The placement of the panels on the ground further emphasises the undulating horizon and, at this scale and perspective, brings to mind a land pieced together place by place, hill by hill, valley by valley. Overland ventures far beyond illustration to become an iteration of nature, a landscape at peace with its emptiness and richness.

Rosalie Gascoigne, (née Walker) was born in Auckland, New Zealand, in 1917. She graduated with a Bachelor of Arts from the University of Auckland in 1937 before training as a teacher and teaching at Auckland Girls’ Grammar School between 1938 and 1942. Gascoigne arrived in Australia in 1943 to marry Ben Gascoigne, a New Zealand-born astronomer working at Mount Stromlo Observatory near Canberra.
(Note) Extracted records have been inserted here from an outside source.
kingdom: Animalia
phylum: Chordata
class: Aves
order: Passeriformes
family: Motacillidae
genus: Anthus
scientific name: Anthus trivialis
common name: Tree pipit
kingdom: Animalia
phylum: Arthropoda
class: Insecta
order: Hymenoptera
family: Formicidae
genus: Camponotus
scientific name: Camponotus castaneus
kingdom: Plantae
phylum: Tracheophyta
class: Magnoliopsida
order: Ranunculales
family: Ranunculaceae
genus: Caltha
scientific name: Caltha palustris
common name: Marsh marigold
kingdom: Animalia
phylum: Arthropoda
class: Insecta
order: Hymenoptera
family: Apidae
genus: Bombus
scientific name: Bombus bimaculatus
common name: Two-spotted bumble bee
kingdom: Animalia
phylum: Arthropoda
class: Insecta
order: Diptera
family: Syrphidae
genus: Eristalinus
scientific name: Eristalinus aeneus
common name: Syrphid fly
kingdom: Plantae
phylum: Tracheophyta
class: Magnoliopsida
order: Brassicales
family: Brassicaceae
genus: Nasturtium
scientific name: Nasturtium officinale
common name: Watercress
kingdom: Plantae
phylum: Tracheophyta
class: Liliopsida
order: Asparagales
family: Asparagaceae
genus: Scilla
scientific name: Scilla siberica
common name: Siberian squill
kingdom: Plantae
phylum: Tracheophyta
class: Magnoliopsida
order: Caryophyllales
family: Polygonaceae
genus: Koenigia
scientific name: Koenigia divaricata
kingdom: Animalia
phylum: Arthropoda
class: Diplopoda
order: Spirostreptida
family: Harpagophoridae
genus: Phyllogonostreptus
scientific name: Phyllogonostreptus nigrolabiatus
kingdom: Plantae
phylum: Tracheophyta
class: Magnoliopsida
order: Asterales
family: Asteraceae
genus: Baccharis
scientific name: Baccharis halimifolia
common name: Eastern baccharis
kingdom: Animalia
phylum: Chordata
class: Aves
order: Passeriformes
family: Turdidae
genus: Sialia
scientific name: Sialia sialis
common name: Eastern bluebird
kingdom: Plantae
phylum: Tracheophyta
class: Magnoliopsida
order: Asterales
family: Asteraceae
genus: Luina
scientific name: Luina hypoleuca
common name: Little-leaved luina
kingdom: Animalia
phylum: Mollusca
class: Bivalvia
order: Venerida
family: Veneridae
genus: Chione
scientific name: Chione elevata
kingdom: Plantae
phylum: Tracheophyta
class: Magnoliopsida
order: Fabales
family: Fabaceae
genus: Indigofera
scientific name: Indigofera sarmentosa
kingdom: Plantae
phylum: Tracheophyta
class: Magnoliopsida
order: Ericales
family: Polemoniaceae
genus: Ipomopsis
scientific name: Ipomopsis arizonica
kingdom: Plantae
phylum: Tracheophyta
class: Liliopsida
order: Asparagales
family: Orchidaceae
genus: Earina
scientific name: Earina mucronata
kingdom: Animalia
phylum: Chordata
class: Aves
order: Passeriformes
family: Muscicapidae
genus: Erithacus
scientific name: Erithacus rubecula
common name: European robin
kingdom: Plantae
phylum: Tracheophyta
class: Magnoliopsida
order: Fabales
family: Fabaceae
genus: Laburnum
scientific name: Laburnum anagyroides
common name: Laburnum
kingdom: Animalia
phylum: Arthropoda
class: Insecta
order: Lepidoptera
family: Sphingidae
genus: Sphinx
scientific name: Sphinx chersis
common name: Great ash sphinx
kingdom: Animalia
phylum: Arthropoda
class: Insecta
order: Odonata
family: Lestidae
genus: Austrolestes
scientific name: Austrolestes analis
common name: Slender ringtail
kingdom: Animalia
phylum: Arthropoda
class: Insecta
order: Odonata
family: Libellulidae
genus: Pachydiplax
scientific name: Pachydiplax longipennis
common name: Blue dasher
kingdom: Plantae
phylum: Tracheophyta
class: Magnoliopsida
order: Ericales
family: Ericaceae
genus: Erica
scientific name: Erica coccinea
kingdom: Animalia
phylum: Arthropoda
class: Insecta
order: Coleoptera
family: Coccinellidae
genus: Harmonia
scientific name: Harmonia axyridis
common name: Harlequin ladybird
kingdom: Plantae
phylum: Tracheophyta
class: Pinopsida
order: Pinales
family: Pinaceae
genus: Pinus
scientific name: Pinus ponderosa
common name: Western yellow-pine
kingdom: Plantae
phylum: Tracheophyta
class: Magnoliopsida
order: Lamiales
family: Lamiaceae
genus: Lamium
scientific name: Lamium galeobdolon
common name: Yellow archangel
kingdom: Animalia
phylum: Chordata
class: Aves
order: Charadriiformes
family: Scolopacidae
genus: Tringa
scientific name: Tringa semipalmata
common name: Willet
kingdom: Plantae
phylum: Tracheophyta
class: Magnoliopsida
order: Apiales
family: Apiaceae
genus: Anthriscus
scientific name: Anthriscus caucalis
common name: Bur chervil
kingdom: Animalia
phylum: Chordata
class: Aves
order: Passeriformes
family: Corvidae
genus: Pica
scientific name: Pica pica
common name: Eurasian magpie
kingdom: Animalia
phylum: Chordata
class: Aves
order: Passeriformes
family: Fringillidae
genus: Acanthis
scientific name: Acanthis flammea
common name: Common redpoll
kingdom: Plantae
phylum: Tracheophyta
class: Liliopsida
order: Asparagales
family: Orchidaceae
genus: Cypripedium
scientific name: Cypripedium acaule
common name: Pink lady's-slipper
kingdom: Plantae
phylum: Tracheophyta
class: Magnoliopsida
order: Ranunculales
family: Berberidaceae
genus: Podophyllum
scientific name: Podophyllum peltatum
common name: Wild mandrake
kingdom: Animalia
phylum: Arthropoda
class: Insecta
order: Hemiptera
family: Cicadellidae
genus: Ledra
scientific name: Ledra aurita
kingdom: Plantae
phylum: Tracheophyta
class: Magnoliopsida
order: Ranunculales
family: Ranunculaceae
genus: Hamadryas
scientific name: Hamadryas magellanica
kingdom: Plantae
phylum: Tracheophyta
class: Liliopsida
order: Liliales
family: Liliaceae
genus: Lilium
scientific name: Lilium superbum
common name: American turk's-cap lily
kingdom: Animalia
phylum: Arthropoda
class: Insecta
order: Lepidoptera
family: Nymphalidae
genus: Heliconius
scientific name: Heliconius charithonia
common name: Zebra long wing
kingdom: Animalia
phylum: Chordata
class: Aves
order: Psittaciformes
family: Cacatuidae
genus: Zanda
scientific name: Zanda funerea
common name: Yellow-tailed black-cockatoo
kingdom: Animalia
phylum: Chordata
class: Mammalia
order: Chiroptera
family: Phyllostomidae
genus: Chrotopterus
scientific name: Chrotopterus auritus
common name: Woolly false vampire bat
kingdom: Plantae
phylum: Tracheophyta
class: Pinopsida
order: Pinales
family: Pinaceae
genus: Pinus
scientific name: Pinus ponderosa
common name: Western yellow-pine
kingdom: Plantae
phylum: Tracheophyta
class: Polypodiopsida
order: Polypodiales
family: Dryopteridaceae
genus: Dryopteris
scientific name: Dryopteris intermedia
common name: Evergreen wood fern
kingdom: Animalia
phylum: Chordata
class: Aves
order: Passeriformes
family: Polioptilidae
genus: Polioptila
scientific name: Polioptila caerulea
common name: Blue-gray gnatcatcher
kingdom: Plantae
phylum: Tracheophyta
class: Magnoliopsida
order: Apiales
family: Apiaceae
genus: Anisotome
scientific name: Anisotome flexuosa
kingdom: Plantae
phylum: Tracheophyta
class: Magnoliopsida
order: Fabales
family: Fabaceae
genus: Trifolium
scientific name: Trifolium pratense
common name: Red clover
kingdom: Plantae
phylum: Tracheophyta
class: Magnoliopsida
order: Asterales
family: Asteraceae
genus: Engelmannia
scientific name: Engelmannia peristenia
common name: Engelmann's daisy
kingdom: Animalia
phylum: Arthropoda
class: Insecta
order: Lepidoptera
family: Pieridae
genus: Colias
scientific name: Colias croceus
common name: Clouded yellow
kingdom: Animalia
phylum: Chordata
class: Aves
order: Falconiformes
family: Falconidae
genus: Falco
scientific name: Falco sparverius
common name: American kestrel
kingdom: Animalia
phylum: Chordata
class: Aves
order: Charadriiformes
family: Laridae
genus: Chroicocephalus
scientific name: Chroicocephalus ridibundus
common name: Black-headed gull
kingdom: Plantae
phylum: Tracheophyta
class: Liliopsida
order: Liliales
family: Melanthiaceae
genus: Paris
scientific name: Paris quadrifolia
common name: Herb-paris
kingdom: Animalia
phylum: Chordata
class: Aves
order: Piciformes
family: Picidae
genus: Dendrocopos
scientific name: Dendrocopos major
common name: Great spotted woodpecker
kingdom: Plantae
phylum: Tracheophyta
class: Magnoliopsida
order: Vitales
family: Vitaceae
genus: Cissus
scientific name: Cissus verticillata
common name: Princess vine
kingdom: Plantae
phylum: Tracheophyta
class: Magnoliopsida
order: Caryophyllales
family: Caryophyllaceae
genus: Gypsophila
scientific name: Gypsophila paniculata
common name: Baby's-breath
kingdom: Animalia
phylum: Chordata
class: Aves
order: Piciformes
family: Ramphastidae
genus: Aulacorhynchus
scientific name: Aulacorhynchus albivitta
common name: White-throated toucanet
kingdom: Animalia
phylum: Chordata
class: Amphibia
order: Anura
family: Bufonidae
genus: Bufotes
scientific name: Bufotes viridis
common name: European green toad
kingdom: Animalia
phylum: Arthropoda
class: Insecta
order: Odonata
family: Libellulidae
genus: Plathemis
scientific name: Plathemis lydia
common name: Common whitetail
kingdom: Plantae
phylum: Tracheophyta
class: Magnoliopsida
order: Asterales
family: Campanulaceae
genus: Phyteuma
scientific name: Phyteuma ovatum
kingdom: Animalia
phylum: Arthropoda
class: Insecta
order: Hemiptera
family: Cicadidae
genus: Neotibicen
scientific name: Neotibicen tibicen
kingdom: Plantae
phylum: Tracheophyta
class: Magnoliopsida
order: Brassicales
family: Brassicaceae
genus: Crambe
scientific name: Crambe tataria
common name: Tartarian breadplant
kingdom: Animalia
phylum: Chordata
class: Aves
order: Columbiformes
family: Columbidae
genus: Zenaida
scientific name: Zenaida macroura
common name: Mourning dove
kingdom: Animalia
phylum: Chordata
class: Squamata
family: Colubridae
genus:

From 1962, she studied ikebana with Norman Sparnon, a master in the Sogetsu School. Her interests continued to expand with her growing engagement in the Canberra art world. Embarking on an expedition through art and nature, she combed paddocks, dumps, factories and junkyards for discarded materials left to weather. She brought everyday life into new frames of reference.

Coming to art somewhat later in life, she held her first solo exhibition at the Macquarie Galleries, Canberra, in 1974 at the age of 57. In 1982, Gascoigne was selected for the 40th Venice Biennale, becoming the first woman to represent Australia. In 1988 she participated in the Australian Biennale where her work gained international recognition. Gascoigne’s prizes include the John McCaughey Memorial Art Prize, and the Grand Prize at the Cheju Pre-Biennale in Korea. She was awarded the Order of Australia in 1994 for her services to the arts.

Endnotes:

Biography of Rosalie Gascoigne, Design & Art Australia Online, 2016.